Transports. Ils ont ferraillé pour le fret ferroviaire

l’Humanité Lundi 14 Septembre 2020, Marion d’Allard

Quel avenir pour le fret ferroviaire ? Laurent Brun, secrétaire général de la fédération CGT des Cheminots, Jean Pierre Farandou, président de la SNCF, Jean Batiste Djebbari, ministre délégué auprès de la ministre de la Transition écologique, chargé des Transports et Pierre Garzon, maire PCF de Villejuif, ont débattu de ce sujet au cœur des enjeux environnementaux, économiques et sociaux du territoire national et des régions. Et ce, dans la tradition du débat propre à la Fête de l’Humanité.

Porte-voix d’un exécutif qui dit avoir pris la question à bras-le-corps, Jean-Baptiste Djebbari a défendu un plan de relance gouvernemental qui consacre 4,7 milliards d’euros au rail. Conscient que « tout le monde appelle de ses vœux une politique de rupture », le ministre délégué aux Transports a plaidé pour « une concurrence régulée », une lutte accrue « contre le dumping social » et souligné le besoin de « planifier davantage ». Une « communication bien rodée » que les faits – têtus – contredisent, lui a objecté Laurent Brun. Le syndicaliste a rappelé « l’effondrement continu du fret ferroviaire » en dépit « de plans de relance successifs qui ont tenté toutes les recettes libérales ».

Double discours
Le résultat, sur le terrain, est sans appel : « La réalité du fret ferroviaire, aujourd’hui, c’est un service public qui n’a plus les moyens de mener sa mission, un gouvernement qui subventionne la demande alors que les effectifs s’effondrent et que les fermetures d’installations ferroviaires se multiplient », poursuit Laurent Brun. Symbolique de ce double discours, la mise à l’arrêt de la ligne Perpignan-Rungis « a multiplié le nombre de camions de nos routes », avec toutes les conséquences environnementales, sociales et sanitaires que cela comporte.
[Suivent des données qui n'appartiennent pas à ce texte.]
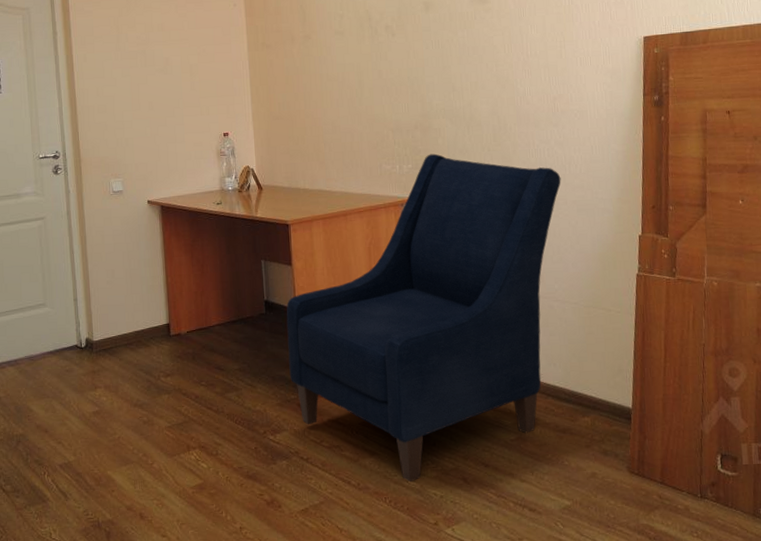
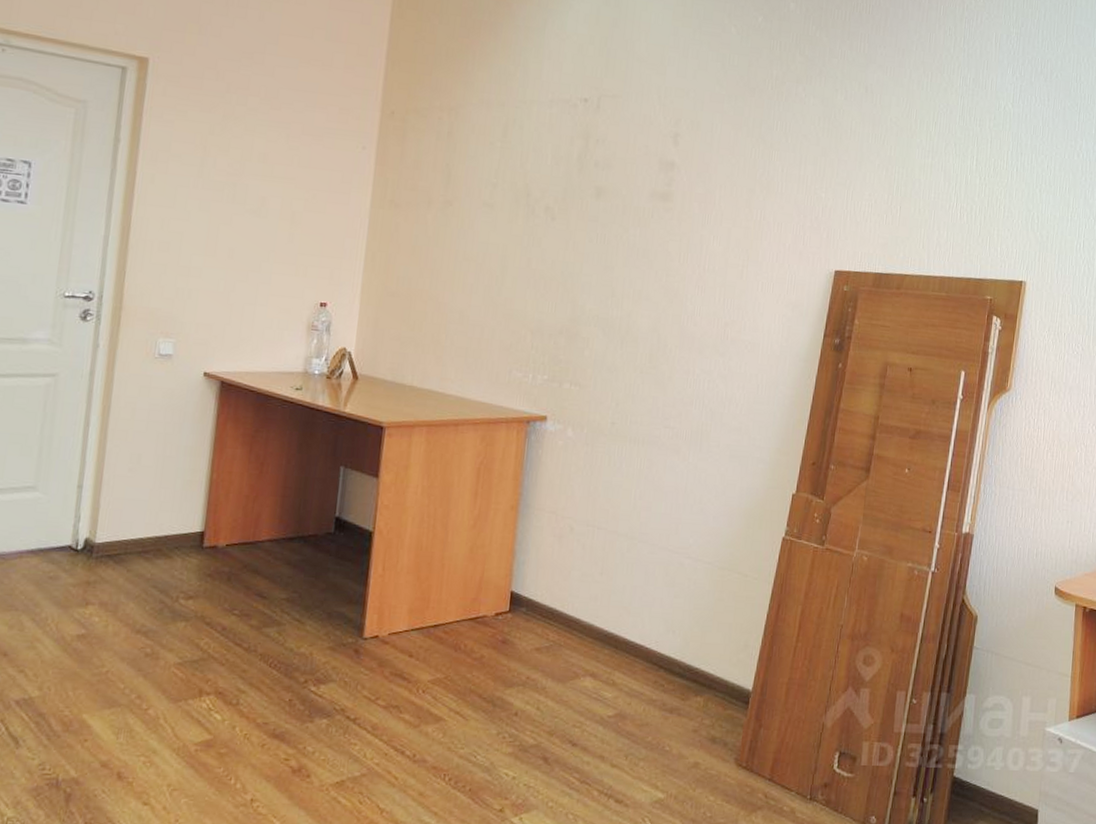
chair: present [286,153,561,483] -> none [350,366,718,758]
Pour Pierre Garzon, maire et vice-président à l’aménagement et aux transports du conseil départemental du Val-de-Marne, si le soutien financier est nécessaire, le plan de relance du gouvernement demeure insuffisant. « Les citoyens sont dans l’attente d’une véritable régulation du secteur, a rappelé l’élu. Il faut accepter l’idée que le marché n’est pas la bonne réponse en matière de transport. »
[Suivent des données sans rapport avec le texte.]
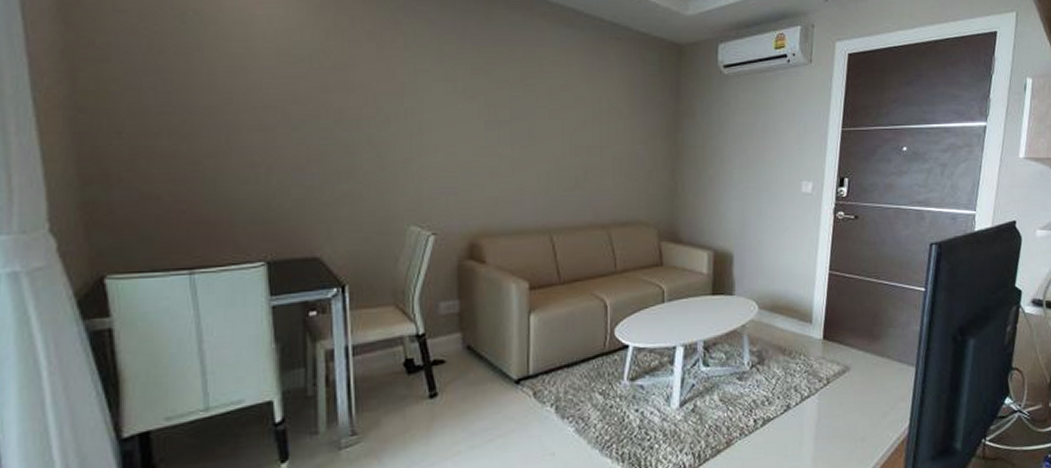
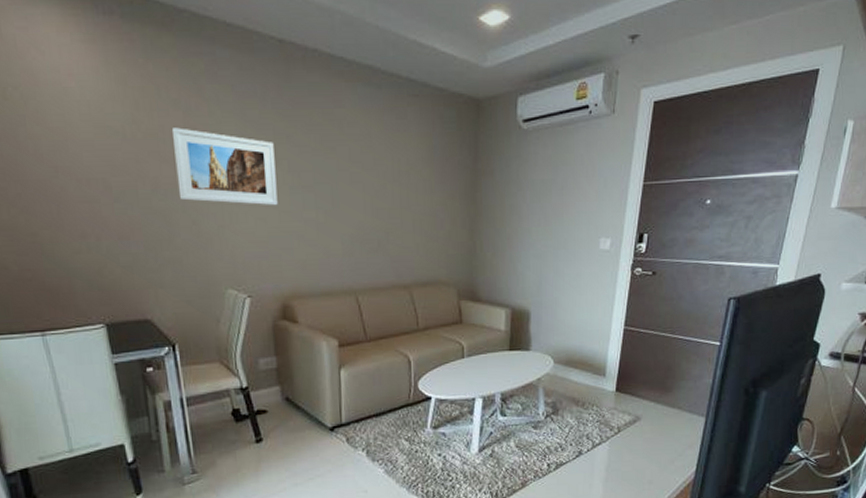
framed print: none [364,59,471,141] -> present [172,127,278,206]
« Un train pollue 20 fois moins qu’un camion »
Dans un tel contexte, comment la SNCF peut-elle tirer son épingle du jeu ? « Un train pollue 20 fois moins qu’un camion et consomme 6 fois moins d’énergie », a rappelé Jean-Pierre Farandou. Et le président de la SNCF l’a affirmé sans ciller : « Le fret est au cœur du projet d’entreprise, je ne vois pas la SNCF l’abandonner. » Reste que les suppressions de postes et les fermetures de lignes continuent de séquencer l’actualité du rail en France. « Je ne croirai en la relance que quand les embauches de cheminots seront à l’ordre du jour », a conclu Laurent Brun.

En vidéo : les réactions des quatre intervenants

Réunir sur un même plateau le ministre des Transports en exercice, le président de la SNCF, le secrétaire général de la CGT des cheminots et un maire communiste était un défi. Le Forum social de la Fête de l’Humanité l’a relevé. Alors que la crise sanitaire a révélé la nécessité d’un transport de marchandises efficient et que les impératifs environnementaux nous obligent plus que jamais à réduire notre empreinte carbone, le fret ferroviaire est une option d’avenir.